### GIVEN TEXT
++++++++++
Other notable declines in the specialty sector included Ann Taylor’s 12.8 percent drop and Chico’s 7.3 percent decrease.
Luxury department store retailers continued to outperform other sectors, and their less upscale siblings. The trend shows a continued bifurcation of consumer spending, said Lonski.
Saks reported the highest same-store sales of any apparel retailer in the WWD index, with an 11.7 percent increase, and beat industry expectations, an anomaly in April. It was the standout store, said Weinswig. Saks said its sales were driven in part by women’s designer sportswear and “gold range” apparel, evening dresses, accessories and intimate apparel.
“We believe that Saks is gaining mind share and market share, especially when compared to Neiman’s and Nordstrom’s sales performances this month,” Weinswig said in a note.
Nordstrom turned in a 3.1 percent gain and Neiman Marcus was up 1 percent.
Federated Department Stores Inc. reported a 2.2 percent decline in same-store sales, as compared with a previous company estimate of an increase between 2.5 and 4 percent for April. The company also missed analysts’ expectations.
The Bon-Ton Stores Inc., Dillard’s Inc., Kohl’s Corp. and J.C. Penney Co. Inc. reported negative comps of 15.8, 14, 10.5 and 4.7 percent, respectively. Despite negative April figures J.C. Penney reiterated its first-quarter earnings guidance of $1.03, and Kohl’s raised its to 62 cents from an estimate of 57 to 61 cents.
The big surprise in the mass merchant sector was Target’s miss, analysts said. The retailer reported a comparable-store sales decline of 6.1 percent, larger than Wal-Mart Stores Inc.’s 4.6 percent decline.
“Our comparable-store sales in April were weaker than expected, resulting from a sales shortfall in the first two weeks of the month,” said Bob Ulrich, chairman and chief executive officer of Target. He said the company expects to stay on target for its overall financial expectations for 2007.
++++++++++
(Landmark coordinate records)
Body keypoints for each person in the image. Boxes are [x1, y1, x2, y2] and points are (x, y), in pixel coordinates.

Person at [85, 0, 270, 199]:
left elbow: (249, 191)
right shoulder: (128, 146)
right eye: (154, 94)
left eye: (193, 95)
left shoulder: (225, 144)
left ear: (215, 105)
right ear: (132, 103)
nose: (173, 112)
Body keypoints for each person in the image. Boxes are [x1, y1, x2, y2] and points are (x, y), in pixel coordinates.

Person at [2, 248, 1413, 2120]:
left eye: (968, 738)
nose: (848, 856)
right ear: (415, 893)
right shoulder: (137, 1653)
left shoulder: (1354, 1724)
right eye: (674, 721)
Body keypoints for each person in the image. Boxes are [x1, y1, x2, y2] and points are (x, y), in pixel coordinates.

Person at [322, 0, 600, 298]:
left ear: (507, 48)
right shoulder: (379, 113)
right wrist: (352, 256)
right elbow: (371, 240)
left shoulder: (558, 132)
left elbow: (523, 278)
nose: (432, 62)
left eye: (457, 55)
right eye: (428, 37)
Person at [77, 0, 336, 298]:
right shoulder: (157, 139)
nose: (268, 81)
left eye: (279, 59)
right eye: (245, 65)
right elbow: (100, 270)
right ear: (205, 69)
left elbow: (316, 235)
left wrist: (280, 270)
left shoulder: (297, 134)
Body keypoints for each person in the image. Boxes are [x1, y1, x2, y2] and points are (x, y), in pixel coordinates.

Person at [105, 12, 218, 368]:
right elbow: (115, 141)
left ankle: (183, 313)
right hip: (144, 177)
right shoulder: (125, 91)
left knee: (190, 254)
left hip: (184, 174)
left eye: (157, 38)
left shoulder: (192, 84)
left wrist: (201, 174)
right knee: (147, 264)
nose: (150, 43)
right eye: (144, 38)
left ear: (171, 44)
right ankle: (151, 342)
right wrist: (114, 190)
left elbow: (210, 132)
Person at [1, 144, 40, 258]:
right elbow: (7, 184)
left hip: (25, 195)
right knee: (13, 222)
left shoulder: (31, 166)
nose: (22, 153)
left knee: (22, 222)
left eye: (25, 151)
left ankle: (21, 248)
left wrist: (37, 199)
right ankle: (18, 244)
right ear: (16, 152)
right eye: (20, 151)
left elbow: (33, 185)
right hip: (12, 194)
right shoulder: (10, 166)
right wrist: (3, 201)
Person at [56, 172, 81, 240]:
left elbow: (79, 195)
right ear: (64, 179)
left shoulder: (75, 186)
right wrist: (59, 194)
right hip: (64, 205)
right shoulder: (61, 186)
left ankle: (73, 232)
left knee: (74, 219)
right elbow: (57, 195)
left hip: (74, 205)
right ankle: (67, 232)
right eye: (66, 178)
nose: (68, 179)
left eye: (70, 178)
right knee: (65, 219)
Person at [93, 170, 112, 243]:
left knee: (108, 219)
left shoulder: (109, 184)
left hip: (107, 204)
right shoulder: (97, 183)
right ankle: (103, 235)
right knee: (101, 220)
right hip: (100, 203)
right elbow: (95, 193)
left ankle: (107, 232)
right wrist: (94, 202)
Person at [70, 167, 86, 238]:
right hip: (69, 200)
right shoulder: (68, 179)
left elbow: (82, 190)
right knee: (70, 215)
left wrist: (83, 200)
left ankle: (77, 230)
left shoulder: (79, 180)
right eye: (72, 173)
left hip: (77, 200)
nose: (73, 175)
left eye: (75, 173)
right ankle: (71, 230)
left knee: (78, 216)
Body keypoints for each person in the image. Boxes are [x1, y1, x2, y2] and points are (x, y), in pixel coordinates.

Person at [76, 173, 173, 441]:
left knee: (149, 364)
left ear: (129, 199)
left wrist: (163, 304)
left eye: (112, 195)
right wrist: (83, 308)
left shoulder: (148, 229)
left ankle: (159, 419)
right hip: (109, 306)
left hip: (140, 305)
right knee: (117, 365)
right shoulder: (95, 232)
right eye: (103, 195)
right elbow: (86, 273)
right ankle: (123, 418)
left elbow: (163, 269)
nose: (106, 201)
++++++++++
### REQUIRED WORK
a) Reproduce the part of the April retail sales report starting with "Nordstrom turned in" and going on through "to 61 cents.".
b) In the April retail sales report, what same-store sales increase did Saks report?
c) Pick up the April retail sales report from its last sentence and keep writing.

### SET OF ANSWERS
a)
Nordstrom turned in a 3.1 percent gain and Neiman Marcus was up 1 percent.
Federated Department Stores Inc. reported a 2.2 percent decline in same-store sales, as compared with a previous company estimate of an increase between 2.5 and 4 percent for April. The company also missed analysts’ expectations.
The Bon-Ton Stores Inc., Dillard’s Inc., Kohl’s Corp. and J.C. Penney Co. Inc. reported negative comps of 15.8, 14, 10.5 and 4.7 percent, respectively. Despite negative April figures J.C. Penney reiterated its first-quarter earnings guidance of $1.03, and Kohl’s raised its to 62 cents from an estimate of 57 to 61 cents.

b) 11.7 percent

c)
Wal-Mart said its drop in same-store sales was driven by softness in the apparel, home and hardlines sectors at Wal-Mart Stores. The cold weather in particular impacted traffic and seasonal apparel sales, the company said in a statement.
TJX Cos. reported a decline of 6.1 percent, Ross Stores were off 7 percent, and Stein Mart turned in the sector’s biggest drop of 13.9 percent.
The club stores, BJ’s Wholesale Club Inc. and Costco Wholesale Corp., turned in positive comps of 1.2 percent and 6 percent, respectively.
“The early Easter hurt April sales, but the hurt is focused on retailers serving lower-income shoppers more so than upper-income shoppers,” said Frank Badillo, Senior Economist and Director of the Retail Forward KnowledgeBase. “Upper-income households continue to benefit from job and income gains, but lower-income households are taking the brunt of job losses and high fuel prices.”
Many retailers and analysts said the year-over-year weather comparison was particularly harsh. “From a retailer perspective, the April comparison went from best case (last year) to worst case (this year). It’s a great example of the often underestimated impact of weather and climate on consumer spending volatility and the broader economy,” said Paul Walsh, senior vice president for weather-based business intelligence firm Planalytics, in a statement.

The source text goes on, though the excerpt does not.